The Postal Regulatory Commission has approved a USPS request for a Mobile Barcode Promotion. First Class Mail - letters, postcards and flats including nonprofit mail – will be eligible for a 3% discount if they bear the QR code, which must be two-dimensional.
There are, of course, rules to follow to be eligible for this rate:
- Customers must use electronic documentation through mail.dat, mail.xml, and postal wizard.
- The mobile barcode can be printed on the outside of the envelope, or inside so long as it appears through the window, and must be readable by a mobile device.
- The mailing must be used for marketing or educational purposes and the QR code must connect the material on the inside of the envelope to a web site with more information.
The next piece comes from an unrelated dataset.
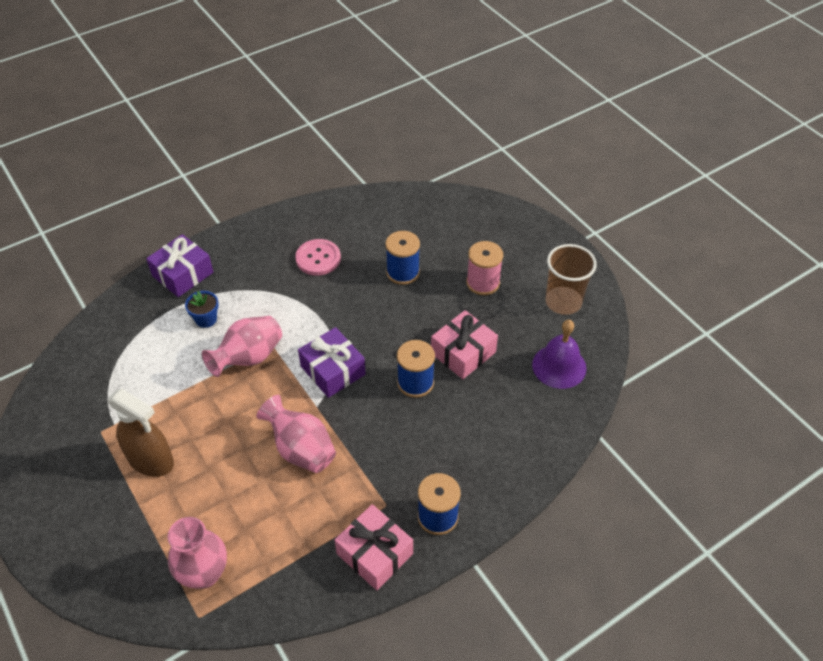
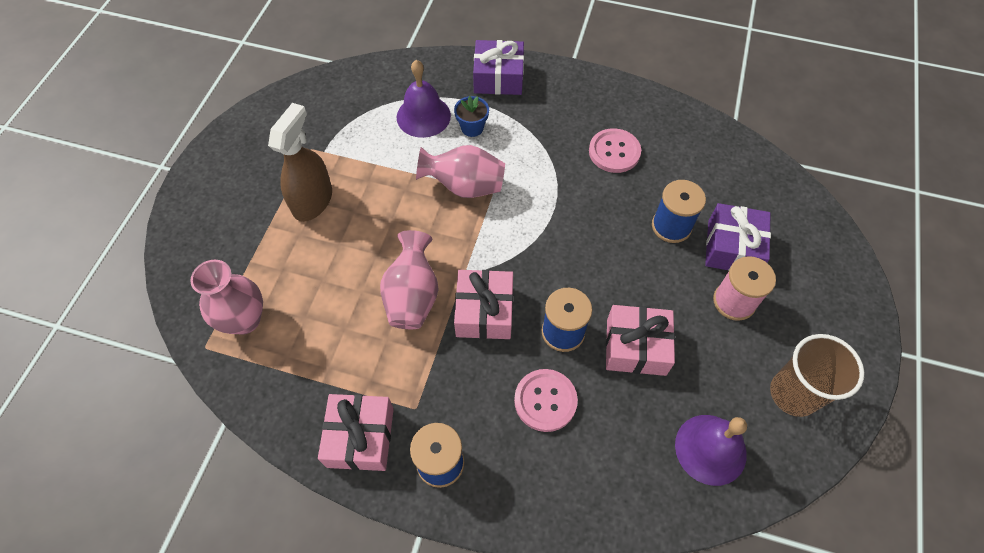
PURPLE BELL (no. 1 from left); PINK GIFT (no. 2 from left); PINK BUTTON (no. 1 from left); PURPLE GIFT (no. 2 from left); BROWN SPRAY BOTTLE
- Newspapers that use a marketing advertisement would also be covered.
- The e-documents for the program will be accepted starting June 26th for the incentive barcode.
- If there are multiple clients in the mailing there must be a QR code for each.
- The USPS wants a sample of the QR code on the mail piece for examination.
- Mail pieces will be qualified through October 31, 2012.
Combined with a correct address and your marketing department’s targeting sophistication, the outside of the envelope, or both sides of the postcard, can link the recipient to your offer, or to your donation page. Be sure you have Data Services clean up your list before mailing. As you know, 15% of the US population changes their residence every year, and that’s only one of the reasons. People change marital status and their names without moving. The USPS and emergency services change street addresses for greater clarity, and approximately one million new addresses are created every year. What a country!